Nobody likes getting injured. For someone living with Type-1 Diabetes, having a cut or scratch on the outside of the body can present a unique set of challenges. Especially if you develop a scab. Everyone dislikes scabs; they’re ugly, they blemish the skin and they usually itch like freakin’ crazy! This is what usually brings people to scratch the shit out their scabs, even pick them off. And speaking from experience, there’s nothing quite like that satisfying feeling of ripping off a scaly scab, revealing the fresh, pink new flesh beneath. But there are some very good reasons why you shouldn’t. And if you know anything about me, you should know that this is where I’ll talk about a bunch of it… Buckle up!
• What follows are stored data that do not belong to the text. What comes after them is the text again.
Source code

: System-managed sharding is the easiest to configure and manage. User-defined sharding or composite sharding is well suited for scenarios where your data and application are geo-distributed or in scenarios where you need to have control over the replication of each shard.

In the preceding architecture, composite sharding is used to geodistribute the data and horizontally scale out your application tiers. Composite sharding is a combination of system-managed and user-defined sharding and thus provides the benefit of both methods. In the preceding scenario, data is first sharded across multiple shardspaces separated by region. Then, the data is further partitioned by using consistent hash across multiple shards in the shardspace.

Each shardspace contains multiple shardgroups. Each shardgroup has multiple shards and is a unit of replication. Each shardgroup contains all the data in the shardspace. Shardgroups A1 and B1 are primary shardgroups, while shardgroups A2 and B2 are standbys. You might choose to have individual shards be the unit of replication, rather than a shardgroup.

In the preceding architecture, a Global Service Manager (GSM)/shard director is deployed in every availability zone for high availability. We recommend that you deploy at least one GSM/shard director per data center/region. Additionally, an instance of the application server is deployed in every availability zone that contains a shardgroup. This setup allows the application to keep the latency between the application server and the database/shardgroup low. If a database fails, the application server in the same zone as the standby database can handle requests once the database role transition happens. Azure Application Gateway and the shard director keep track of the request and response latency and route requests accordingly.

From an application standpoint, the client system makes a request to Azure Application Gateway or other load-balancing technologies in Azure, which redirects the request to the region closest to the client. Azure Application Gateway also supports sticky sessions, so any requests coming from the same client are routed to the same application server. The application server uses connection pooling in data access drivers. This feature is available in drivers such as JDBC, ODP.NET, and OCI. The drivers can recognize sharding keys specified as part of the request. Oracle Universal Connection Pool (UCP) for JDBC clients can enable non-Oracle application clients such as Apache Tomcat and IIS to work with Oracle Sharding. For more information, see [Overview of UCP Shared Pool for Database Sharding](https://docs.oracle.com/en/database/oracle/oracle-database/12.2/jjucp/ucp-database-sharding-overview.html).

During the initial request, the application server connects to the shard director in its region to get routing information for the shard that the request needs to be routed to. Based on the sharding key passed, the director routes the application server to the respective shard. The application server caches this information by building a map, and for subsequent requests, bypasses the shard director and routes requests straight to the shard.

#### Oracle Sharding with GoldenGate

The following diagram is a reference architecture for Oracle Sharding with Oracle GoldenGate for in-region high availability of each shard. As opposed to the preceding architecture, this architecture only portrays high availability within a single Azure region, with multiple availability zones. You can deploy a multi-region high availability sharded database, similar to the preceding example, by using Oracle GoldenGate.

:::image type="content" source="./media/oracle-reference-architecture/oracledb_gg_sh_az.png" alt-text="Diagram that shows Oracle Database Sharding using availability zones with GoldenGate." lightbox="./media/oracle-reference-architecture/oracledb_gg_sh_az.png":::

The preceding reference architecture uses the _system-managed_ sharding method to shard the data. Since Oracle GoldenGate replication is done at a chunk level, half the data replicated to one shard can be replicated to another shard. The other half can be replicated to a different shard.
First and foremost, let’s discuss what a scab actually is. A scab is the body’s way of protecting a wound in order to allow the body to heal properly. It usually forms as a red or brownish crust and works to keep germs and other nasty shit out of your wound while the body rebuilds the skin underneath. Most people hate scabs because of how they look and feel. But the reality is that they do a lot to help with the healing process, which is interrupted when they’re scratched off.
According to a post from HealthLine.com on dermatillomania, (a completely separate subject) “Scabs might not seem important, but they play a crucial role in protecting wounds against infections. Beneath the scab, your body is repairing damaged skin and blood vessels. […] When you pick off a scab, you leave the wound underneath it vulnerable to infection.you also increase the amount of time it’ll take for the wound to completely heal.Repeatedly picking off scabs can also result in long time scarring.”
Considering people with Type-1 Diabetes have difficulty healing from wounds due to circulatory problems and neurological issues, there’s no need to add to the pile by constantly picking off one’s scabs. We already have this tendency to be prone to infection when we get injured. The last thing one needs is to make it worse. Injuries that happen to be somewhere where the flesh flexes and moves during daily use are even worse, as scabs will have a tendency NOT to set or will break open and bleed, making the healing process take all that much longer and increase the risk of infection.
Another post by HealthLine.com explains that scabs tend to itch because sensitive nerves beneath the skin are stimulated by the healing process. The scab itself will also cause itchiness, which can be a real pain in the ass. The article goers on to explain that if a wound hasn’t healed within a month, you should consult your doctor. I’l add that if the scab starts to develop an angry, red ring around it and becomes painful, hot or sensitive to the touch, you should seek medical help immediately.
I’ve had a number of injuries throughout the course of my life; some of which have left me with scars. But it’s most important NOT to scratch this itch as it can lead to complications that are simply not worth it. And should you happen to scratch off a scab, bear in mind that you’ve just eliminated your body’s natural bandage so you’ll need to replace it. Keep the wound moist (yes, I said “moist,” let’s move on!) and apply a sterile bandage with an antibiotic cream or salve to help replace what you just compulsively scratched off. Food for thought… ☯️
2 thoughts on “An Itch You Shouldn’t Scratch…”
This will sound strange, but this article speaks so much to me. I feel that this applies to both physical and emotional wounds. If we don’t give emotional scabs the time they need as part of the healing process, we’ll never get better. If we keep picking at it, we’ll never move on from “healing” to “healed”. Lovely, informative article.
I hadn’t thought of that side of it, but you make a really good point. More than ever, it’s been proven that emotional and mental wounds have as much of an effect on a person as a physical one and exposes them to the same potential traumas if not healed properly. Great insight, thanks for reading!